But as the area's population grew and nearby Oconomowoc Lake evolved into a popular tourist spot, the monks found it increasingly difficult to find solitude for prayer, McCoy said.
In the mid-1980s, a group of monks decided to relocate about 160 miles to the northwest, to a stretch of farmland outside Sparta (pop. 8,700). They relied heavily on farm leases and renters to pay their bills, and used the profits to buy more real estate around their 600 acres.
For The Record
Los Angeles Times Saturday, August 11, 2007 Home Edition Main News Part Page News Desk 1 inches; 43 words Type of Material: Correction
Monks: An article in Friday's Section A about the monks of Cistercian Abbey of Our Lady of Spring Bank and their success in launching a multimillion-dollar business said they were chanting in Latin during a daily prayer service. They were chanting in Greek.
But their quarters were far from comfortable. For years, their sanctuary was a double-wide trailer with a leaky roof. The home "was a dump," McCoy said, with "a heater that froze in the winter and crickets in the vents."
Just as they finished work on a new chapel and the first wing of the monastery in 1995, crop prices fell and their rental income dwindled to nearly nothing. Their options were limited by the small number of men who called the abbey home and could help pull in enough money to pay the bills.
McCoy led his brethren in trying to find a solution. Between prayers, they wandered along the gravel roads that crisscross their farmland and tossed around ideas.

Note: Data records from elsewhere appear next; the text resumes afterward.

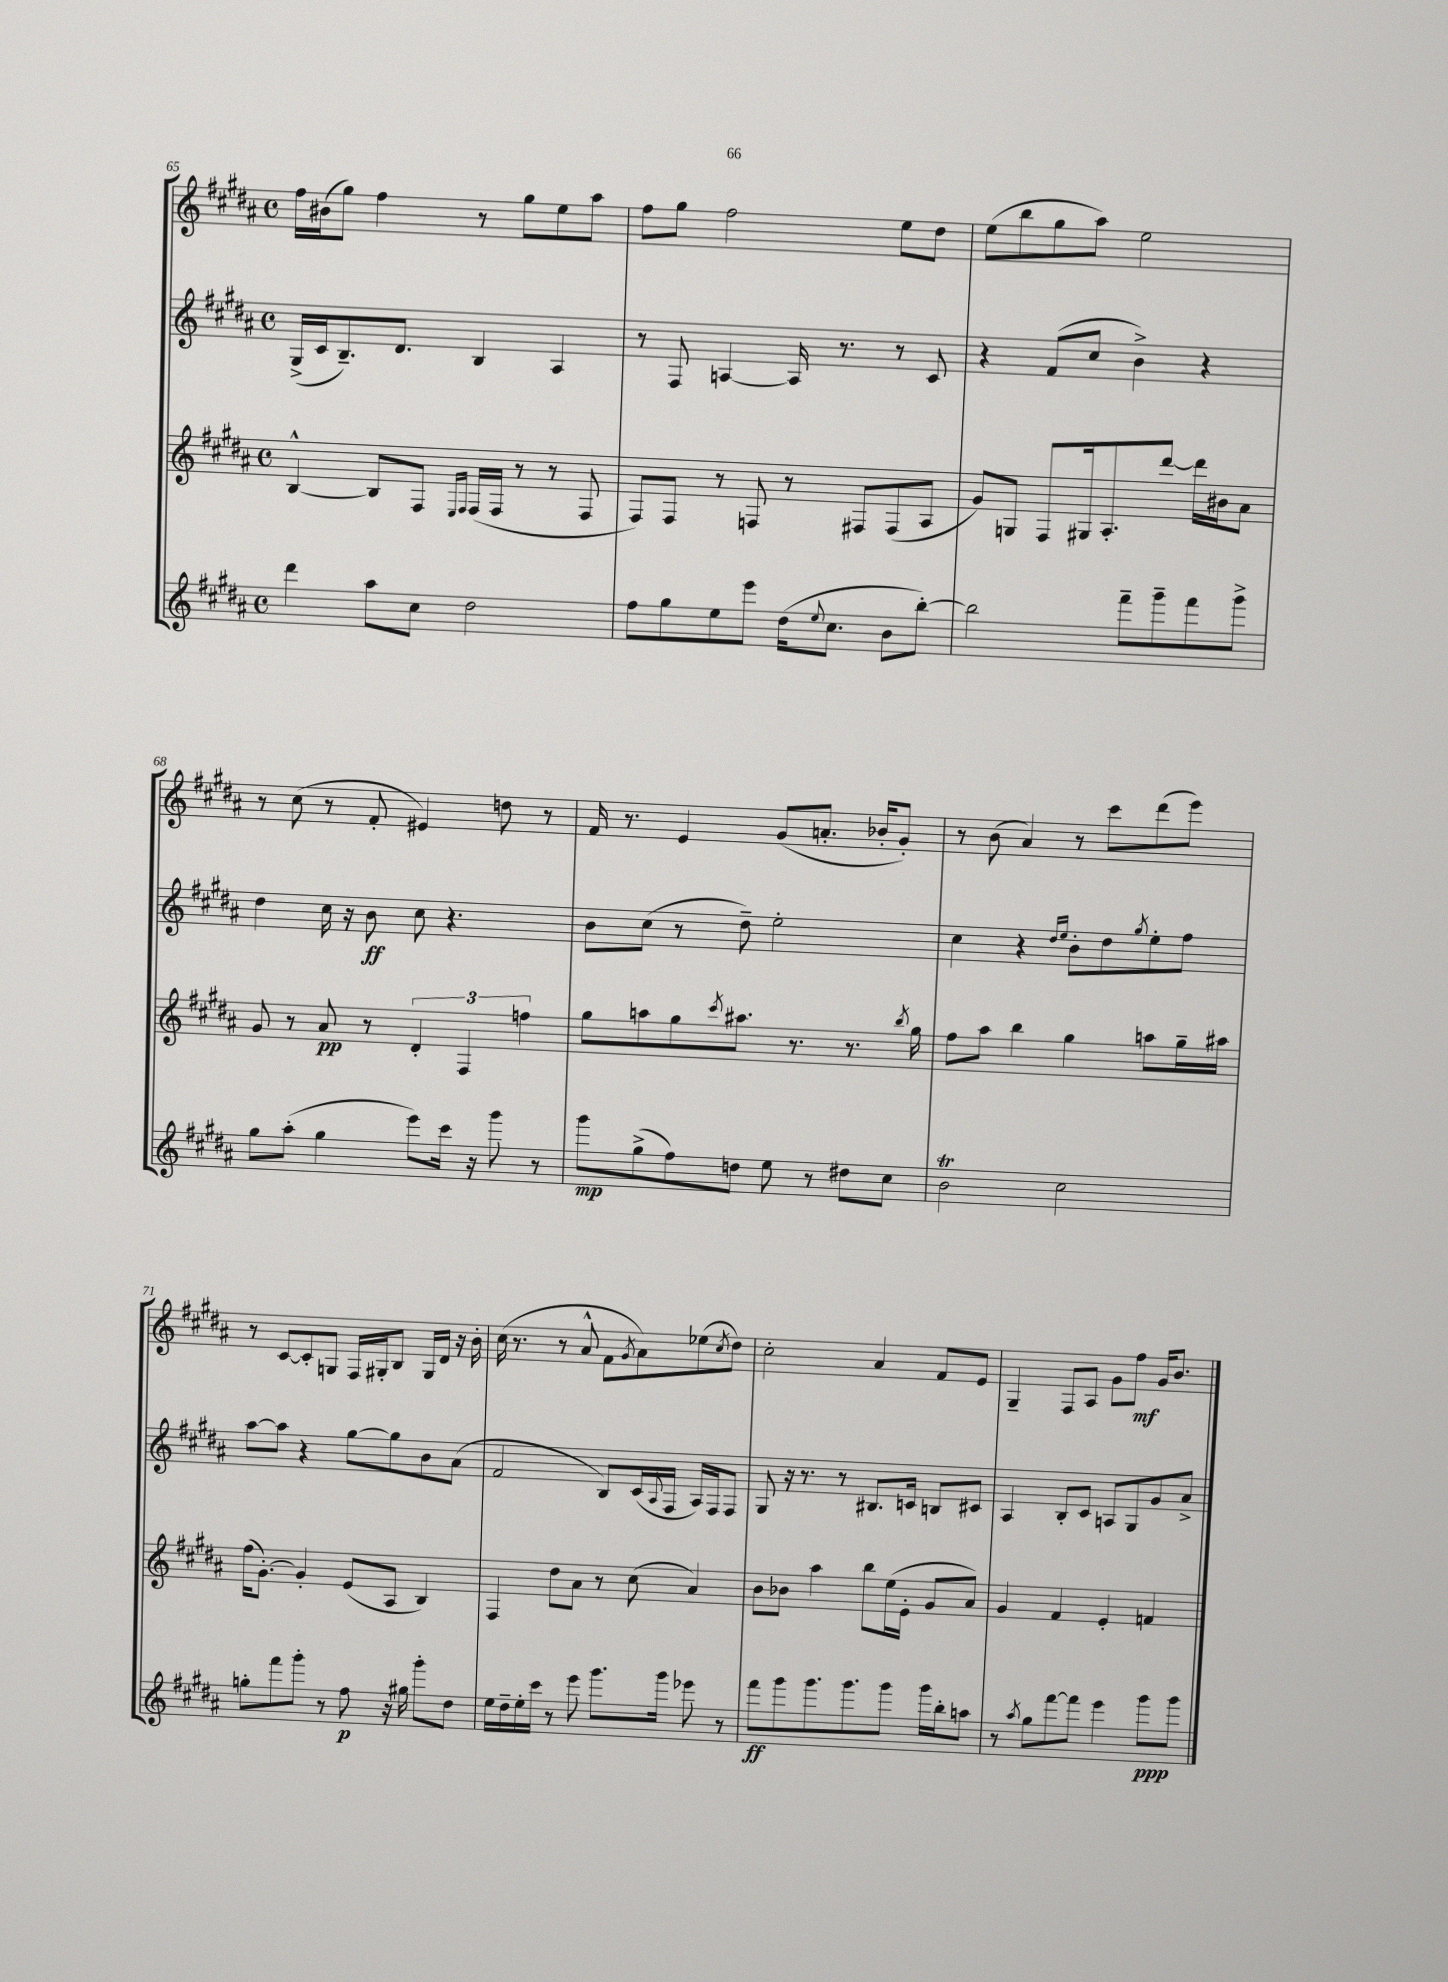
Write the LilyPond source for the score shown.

<<
\new StaffGroup <<
\new Staff = "s0" {
    \clef treble \key b \major \defaultTimeSignature \time 4/4
    fis''16 bis'16( gis''8) fis''4 r8 gis''8 e''8 ais''8 |
    fis''8 gis''8 fis''2 e''8 dis''8 |
    e''8( b''8 gis''8 ais''8) e''2 |
    r8 cis''8( r8 fis'8-. eis'4) d''8 r8 |
    fis'16 r8. e'4 gis'8( a'8.-. bes'16-. gis'8-.) |
    r8 b'8( ais'4) r8 cis'''8 dis'''8( e'''8) |
    r8 cis'8~ cis'8-. g8 fis16 gis16-. b8 gis16 dis'16 r16 b'16-. |
    cis''16( r8. r8 ais'8-^ fis'8 \acciaccatura { gis'8 } ais'8) ees''8( \acciaccatura { cis''8 } dis''8) |
    cis''2-. ais'4 fis'8 e'8 |
    gis4-- fis8 ais8 gis'8 fis''8\mf gis'16 b'8. \bar "|." |
}
\new Staff = "s1" {
    \clef treble \key b \major \defaultTimeSignature \time 4/4
    gis16->( cis'16 b8.--) dis'8. b4 ais4 |
    r8 fis8 a4~ a16 r8. r8 cis'8 |
    r4 fis'8( cis''8 b'4->) r4 |
    dis''4 cis''16 r16 b'8\ff cis''8 r4. |
    b'8 cis''8( r8 dis''8--) e''2-. |
    cis''4 r4 \grace { dis''16 e''16 } b'8-. dis''8 \acciaccatura { gis''8 } e''8-. fis''8 |
    ais''8~ ais''8 r4 gis''8~ gis''8 b'8 ais'8( |
    fis'2 b8) cis'16( \appoggiatura { ais8 } fis16 ais16) fis16 fis8 |
    gis8 r16 r8. r8 bis8. c'16 b8 cis'8 |
    ais4 b8-. cis'8 a8 gis8 gis'8 ais'8-> \bar "|." |
}
\new Staff = "s2" {
    \clef treble \key b \major \defaultTimeSignature \time 4/4
    b4~-^ b8 fis8 \grace { e16 fis16 } fis16( fis16 r8 r8 fis8 |
    fis8) fis8 r8 f8 r8 fis8 fis8( ais8 |
    gis'8) g8 fis8 gis16 ais8.-. dis'''8~ dis'''16 bis'16 ais'8 |
    gis'8 r8 ais'8\pp r8 \tuplet 3/2 { dis'4-. fis4 f''4 } |
    gis''8 a''8 gis''8 \acciaccatura { cis'''8 } ais''8. r8. r8. \acciaccatura { b''8 } gis''16 |
    fis''8 ais''8 b''4 gis''4 a''8 gis''16-- ais''16 |
    fis''16( gis'8.~-.) gis'4-. e'8( ais8 b4) |
    fis4 dis''8 ais'8 r8 cis''8( ais'4) |
    b'8 bes'8 ais''4 b''8 e''16( e'16-. gis'8 ais'8) |
    gis'4 fis'4 e'4-. f'4 \bar "|." |
}
\new Staff = "s3" {
    \clef treble \key b \major \defaultTimeSignature \time 4/4
    dis'''4 ais''8 cis''8 dis''2 |
    fis''8 gis''8 e''8 e'''8 dis''16( \appoggiatura { e''8 } cis''8. b'8 b''8~-.) |
    b''2 fis'''8-- gis'''8-- fis'''8 gis'''8-> |
    gis''8 ais''8-.( gis''4 e'''8) cis'''16 r16 gis'''8 r8 |
    gis'''8\mp gis''8->( fis''8) d''8 e''8 r8 dis''8 cis''8 |
    b'2\trill cis''2 |
    g''8-. fis'''8 gis'''8-. r8 fis''8\p r16 gis''16 gis'''8-. dis''8 |
    e''16 dis''16-- e''16-. cis'''16 r8 e'''8 gis'''8. gis'''16 ees'''8 r8 |
    fis'''8\ff gis'''8 gis'''8. gis'''8. gis'''8 gis'''16 b''16-. a''8 |
    r8 \acciaccatura { ais''8 } gis''8 fis'''8~ fis'''8 e'''4 gis'''8\ppp gis'''8 \bar "|." |
}
>>
>>
\layout { \context { \Score currentBarNumber = #65 } }
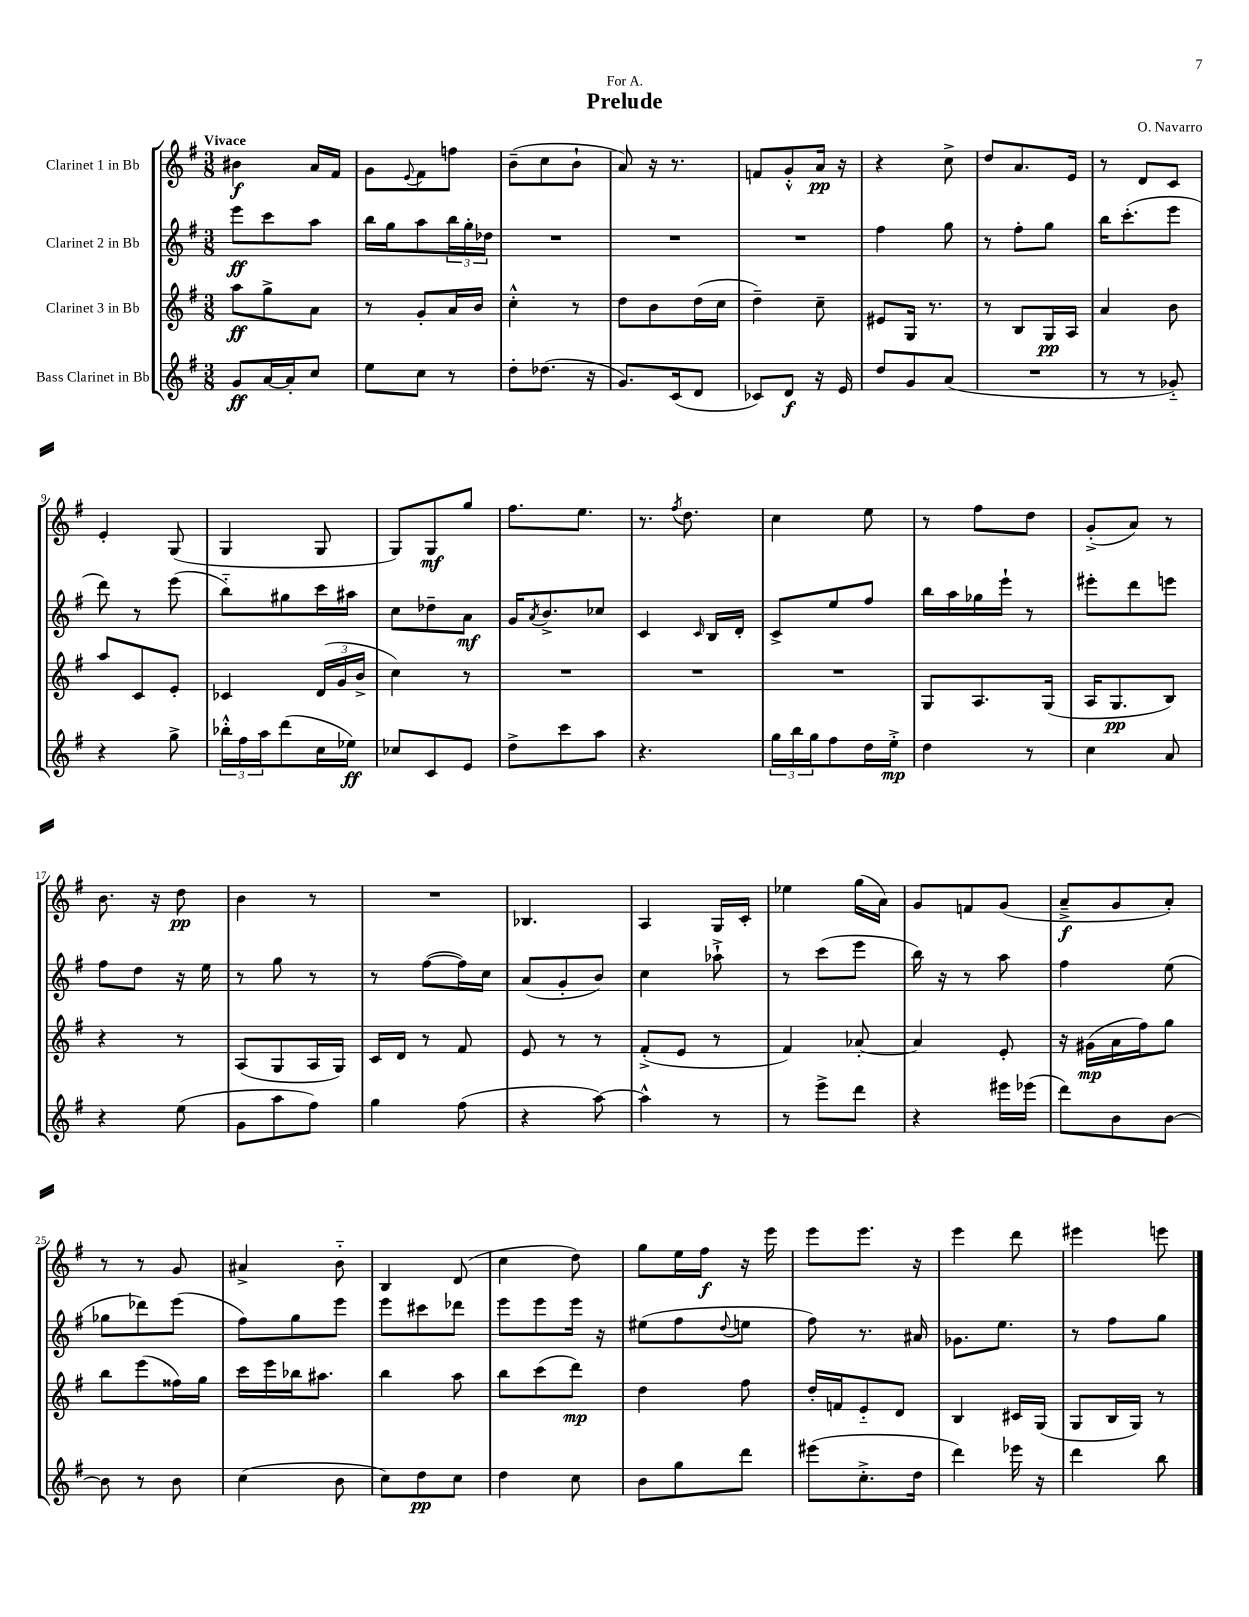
\header { title = "Prelude" composer = "O. Navarro" dedication = "For A." }
<<
\new StaffGroup <<
\new Staff = "s0" \with { instrumentName = "Clarinet 1 in Bb" } {
    \clef treble \key g \major \numericTimeSignature \time 3/8 \tempo "Vivace"
    bis'4\f a'16 fis'16 |
    g'8 \appoggiatura { e'8 } fis'8 f''8 |
    b'8--( c''8 b'8-! |
    a'8) r16 r8. |
    f'8 g'8-.-^ a'16\pp r16 |
    r4 c''8-> |
    d''8 a'8. e'16 |
    r8 d'8 c'8 |
    e'4-. g8( |
    g4 g8 |
    g8) g8\mf g''8 |
    fis''8. e''8. |
    r8. \acciaccatura { fis''8 } d''8. |
    c''4 e''8 |
    r8 fis''8 d''8 |
    g'8-.->( a'8) r8 |
    b'8. r16 d''8\pp |
    b'4 r8 |
    R4. |
    bes4. |
    a4 g16 c'16-. |
    ees''4 g''16( a'16) |
    g'8 f'8 g'8( |
    a'8--->\f g'8 a'8-.) |
    r8 r8 g'8 |
    ais'4-> b'8-_ |
    b4 d'8( |
    c''4 d''8) |
    g''8 e''16 fis''16\f r16 e'''16 |
    e'''8 e'''8. r16 |
    e'''4 d'''8 |
    eis'''4 e'''8 \bar "|." |
}
\new Staff = "s1" \with { instrumentName = "Clarinet 2 in Bb" } {
    \clef treble \key g \major \numericTimeSignature \time 3/8
    e'''8\ff c'''8 a''8 |
    b''16 g''16 a''8 \tuplet 3/2 { b''16 g''16-. des''16 } |
    R4. |
    R4. |
    R4. |
    fis''4 g''8 |
    r8 fis''8-. g''8 |
    b''16 c'''8.-.( e'''8 |
    d'''8) r8 e'''8( |
    b''8-_) gis''8 c'''16 ais''16 |
    c''8 des''8-- a'8\mf |
    g'16 \acciaccatura { a'8 } b'8.-> ces''8 |
    c'4 \grace { c'16 } b16 d'16-. |
    c'8-> e''8 fis''8 |
    b''16 a''16 ges''16 e'''16-! r8 |
    eis'''8-. d'''8 e'''8 |
    fis''8 d''8 r16 e''16 |
    r8 g''8 r8 |
    r8 fis''8~( fis''16) c''16 |
    a'8( g'8-. b'8) |
    c''4 aes''8-!-> |
    r8 c'''8( e'''8 |
    b''16) r16 r8 a''8 |
    fis''4 e''8( |
    ges''8 des'''8) e'''8( |
    fis''8) g''8 e'''8 |
    e'''8 cis'''8 des'''8 |
    e'''8 e'''8 e'''16 r16 |
    eis''8( fis''8 \appoggiatura { d''8 } e''8 |
    fis''8) r8. ais'16 |
    ges'8. e''8. |
    r8 fis''8 g''8 \bar "|." |
}
\new Staff = "s2" \with { instrumentName = "Clarinet 3 in Bb" } {
    \clef treble \key g \major \numericTimeSignature \time 3/8
    a''8\ff g''8-> a'8 |
    r8 g'8-. a'16 b'16 |
    c''4-.-^ r8 |
    d''8 b'8 d''16( c''16 |
    d''4--) c''8-- |
    eis'8 g16 r8. |
    r8 b8 g16\pp a16 |
    a'4 b'8 |
    a''8 c'8 e'8-. |
    ces'4 \tuplet 3/2 { d'16( g'16 b'16-> } |
    c''4) r8 |
    R4. |
    R4. |
    R4. |
    g8 a8. g16( |
    a16 g8.\pp b8) |
    r4 r8 |
    a8( g8 a16 g16) |
    c'16 d'16 r8 fis'8 |
    e'8 r8 r8 |
    fis'8-.->( e'8 r8 |
    fis'4) aes'8~-. |
    aes'4 e'8-. |
    r16 gis'16\mp( a'16 fis''16) g''8 |
    b''8 e'''8( fisis''16) g''16 |
    c'''16 e'''16 bes''16 ais''8. |
    b''4 a''8 |
    b''8 c'''8( d'''8\mp) |
    d''4 fis''8 |
    d''16-. f'16 e'8-_ d'8 |
    b4 cis'16 g16( |
    g8 b16 g16) r8 \bar "|." |
}
\new Staff = "s3" \with { instrumentName = "Bass Clarinet in Bb" } {
    \clef treble \key g \major \numericTimeSignature \time 3/8
    g'8\ff a'16~ a'16-. c''8 |
    e''8 c''8 r8 |
    d''8-. des''8.( r16 |
    g'8.) c'16( d'8 |
    ces'8) d'8\f r16 e'16 |
    d''8 g'8 a'8( |
    R4. |
    r8 r8 ges'8-_) |
    r4 g''8-> |
    \tuplet 3/2 { bes''16-.-^ fis''16 a''16 } d'''8( c''16 ees''16\ff) |
    ces''8 c'8 e'8 |
    d''8-> c'''8 a''8 |
    r4. |
    \tuplet 3/2 { g''16 b''16 g''16 } fis''8 d''16 e''16-.->\mp |
    d''4 r8 |
    c''4 a'8 |
    r4 e''8( |
    g'8 a''8 fis''8) |
    g''4 fis''8( |
    r4 a''8~) |
    a''4-^ r8 |
    r8 e'''8-> d'''8 |
    r4 eis'''16 ees'''16( |
    d'''8) b'8 b'8~ |
    b'8 r8 b'8 |
    c''4( b'8 |
    c''8) d''8\pp c''8 |
    d''4 c''8 |
    b'8 g''8 d'''8 |
    eis'''8( c''8.-.-> d''16 |
    d'''4) ees'''16 r16 |
    d'''4 b''8 \bar "|." |
}
>>
>>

Should they embrace Wisconsin's dairy roots and make cheese? After all, Trappists in Spencer, Mass., turn local fruits into jams and preserves. Grow grapes and bottle wine? Monks in Oregon have built a massive warehouse and store rare vintages for collectors.
"There are only five of us, ranging in age from 31 to 50, healthy enough to work," McCoy said. (The abbey's sixth monk, retired Abbot Blaise Fuez, 85, lives in a residential nursing facility nearby.)
"We didn't have enough hands to do the work and still have time to pray."
The ideas kept rolling in -- grow gourmet shiitake mushrooms? Christmas trees? Build a luxury golf course on the land?
It was while McCoy was printing a list of the proposals that inspiration hit. His printer ran out of ink.
He began comparison shopping on the Internet for a replacement toner cartridge. The prices made him blanch: $200 or more for one. The most expensive would be nearly enough to cover a third of the monthly grocery bill.
Calling vendors in search of a discount, McCoy discovered that the companies were willing to sell to him at a discount if he bought in bulk, just as they would to bigger retail chains. The monks told local schools and churches about their plan to get cheap ink and launched a not-for-profit company to place a group order. Word spread, and soon the abbey's phone rang steadily with Catholic schools and rural parishes seeking savings.
In the fall of 2002, the monks launched a website and became an online clearinghouse for printer cartridges. Envisioning themselves as a "monkish" version of Amazon.com, they focused on two things: low prices and marketing themselves as trustworthy business folks.
With the slogan "Saving You Money, Serving Those In Need," the company pulled in $2,000 in Internet sales in fiscal 2002. Three years later, as the monks expanded to include other office supplies, business furniture and computer laptop accessories, the enterprise grossed more than $2 million.
The monks don't take a salary, though the for-profit enterprise does pay taxes.
After the costs of running the company and maintaining the abbey are covered -- which eat up about 85% of the profits -- the monks distribute what remains to several dozen charities, including a Vietnamese school for orphans, a Costa Rican group that helps the children of impoverished farmers and a Minnesota summer camp for children with AIDS.
It also funds its own Torchlight Foundation, which helps schools pay for curriculum to teach socially responsible business practices.
In addition to what they sell, the monks also take e-mail prayer requests. It is a way for the cloistered community to reach out to the world, said McCoy, and to interact on something other than finances.
At first, the monks received an e-mail or two a day.
Now they get nearly 500 prayer requests a month. Each gets printed out and stacked carefully on a table just outside the abbey's refectory. The monks sift through the pile several times a day, plucking out the pleas that move them. The pile, restocked every few days, is routinely 4 inches thick. Once the prayers are completed, the requests are carefully boxed and stored in the abbey's basement.
Some writers ask for help finding a better job. Others plead for divine aid in selling their homes in a slumping real estate market.
On a recent afternoon, one request catches McCoy's eye: "My wife's wake was last night and the funeral is this morning. . . . I'm feeling just a little under the weather. Pray for me to be strong."
The monk, on his way to a meeting with the company's management team, grabs it. Work can wait.
Standing in the hallway, in front of a half-scale statue of St. Bernard, McCoy bows his head, closes his eyes and prays.
As their financial woes eased, the monks began to enjoy themselves. After all, they reasoned, living a simple life didn't mean a life without pleasure.